WHAT YOU SHOULD DO:
Pick out every line of the material below that contains the word "output", and copy each one.

Absolute pixel coordinate data
____

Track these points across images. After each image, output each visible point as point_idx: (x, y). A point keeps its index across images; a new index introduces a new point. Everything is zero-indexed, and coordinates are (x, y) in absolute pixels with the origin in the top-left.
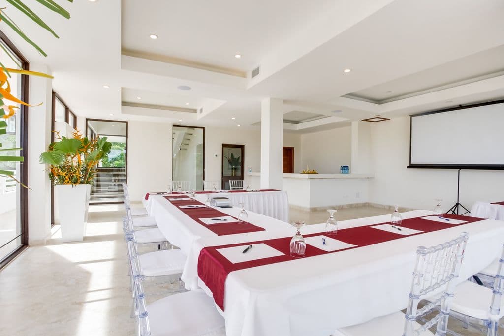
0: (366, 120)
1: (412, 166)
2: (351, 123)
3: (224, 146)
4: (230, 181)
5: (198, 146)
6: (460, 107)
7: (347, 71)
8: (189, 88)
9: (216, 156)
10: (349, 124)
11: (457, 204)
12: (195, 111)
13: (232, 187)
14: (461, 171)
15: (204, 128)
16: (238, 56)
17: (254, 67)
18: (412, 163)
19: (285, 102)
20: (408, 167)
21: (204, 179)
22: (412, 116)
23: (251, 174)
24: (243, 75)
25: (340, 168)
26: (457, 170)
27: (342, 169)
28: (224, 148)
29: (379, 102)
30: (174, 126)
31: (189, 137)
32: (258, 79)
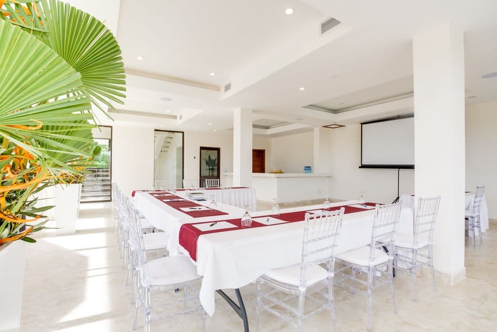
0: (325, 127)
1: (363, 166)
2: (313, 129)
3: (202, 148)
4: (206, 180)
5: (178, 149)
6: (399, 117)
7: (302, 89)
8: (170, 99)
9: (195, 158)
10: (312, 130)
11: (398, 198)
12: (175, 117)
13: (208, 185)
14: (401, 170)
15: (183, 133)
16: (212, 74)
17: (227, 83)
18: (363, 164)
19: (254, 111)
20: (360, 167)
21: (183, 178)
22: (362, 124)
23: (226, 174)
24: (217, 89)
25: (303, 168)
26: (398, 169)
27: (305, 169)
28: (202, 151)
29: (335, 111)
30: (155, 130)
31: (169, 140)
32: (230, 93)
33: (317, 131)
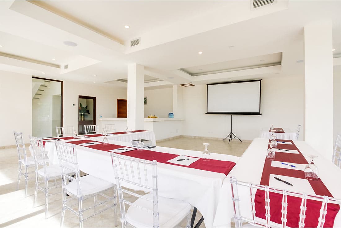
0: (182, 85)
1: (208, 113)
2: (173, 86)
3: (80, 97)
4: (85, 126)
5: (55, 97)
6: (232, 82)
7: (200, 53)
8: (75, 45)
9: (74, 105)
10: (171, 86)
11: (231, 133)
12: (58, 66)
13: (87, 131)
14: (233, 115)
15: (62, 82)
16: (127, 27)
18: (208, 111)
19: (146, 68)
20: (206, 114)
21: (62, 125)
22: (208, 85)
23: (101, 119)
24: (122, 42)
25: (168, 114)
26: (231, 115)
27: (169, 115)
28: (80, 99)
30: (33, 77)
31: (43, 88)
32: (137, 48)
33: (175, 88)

____

ANSWER BELOW:
Track these points across images. After each image, output each visible point as point_idx: (x, y). A point keeps its index across images; a new index introduces a new point. Everything is zero-indexed, and coordinates are (x, y) in absolute pixels with the origin in the top-left.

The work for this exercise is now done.